• _Provided information_:
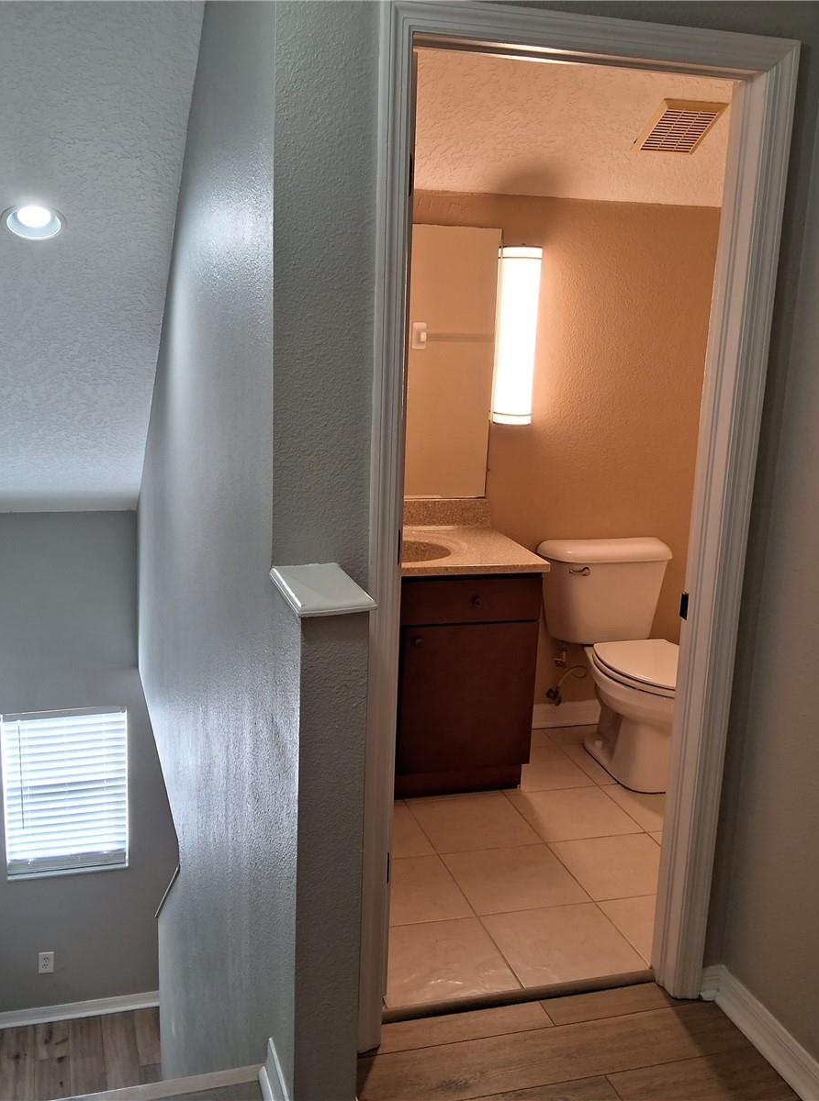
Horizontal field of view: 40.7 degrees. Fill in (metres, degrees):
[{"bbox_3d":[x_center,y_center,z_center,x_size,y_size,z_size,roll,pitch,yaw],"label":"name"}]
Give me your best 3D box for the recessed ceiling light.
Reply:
[{"bbox_3d":[-1.113,-0.984,3.267,0.185,0.050,0.185,-2,-21,-17],"label":"recessed ceiling light"}]

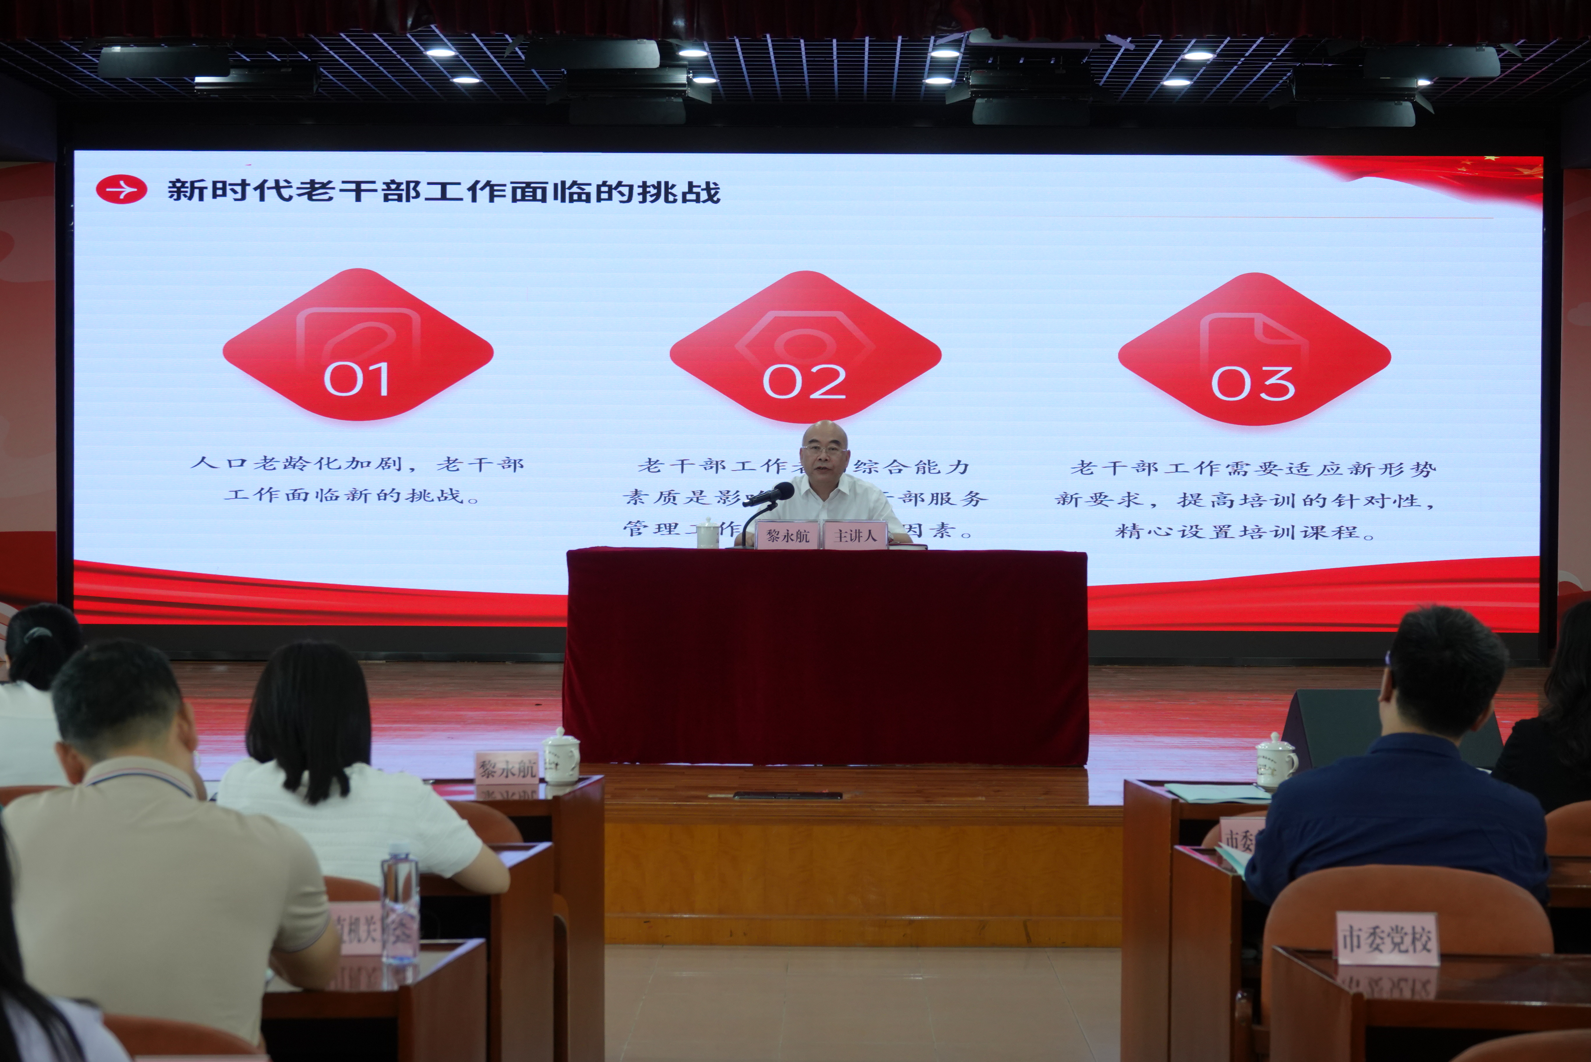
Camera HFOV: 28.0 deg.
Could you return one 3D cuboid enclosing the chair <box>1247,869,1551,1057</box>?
[{"bbox_3d":[0.990,0.955,5.330,0.520,0.860,0.570,0,1,-3],"label":"chair"}]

• _What needs to be done_: Print the entries exactly, starting with the line that contains "Camera HFOV: 28.0 deg." and going on through the final line of the entries.

• _Solution for this exercise_:
Camera HFOV: 28.0 deg.
Could you return one 3D cuboid enclosing the chair <box>1247,869,1551,1057</box>?
[{"bbox_3d":[0.990,0.955,5.330,0.520,0.860,0.570,0,1,-3],"label":"chair"}]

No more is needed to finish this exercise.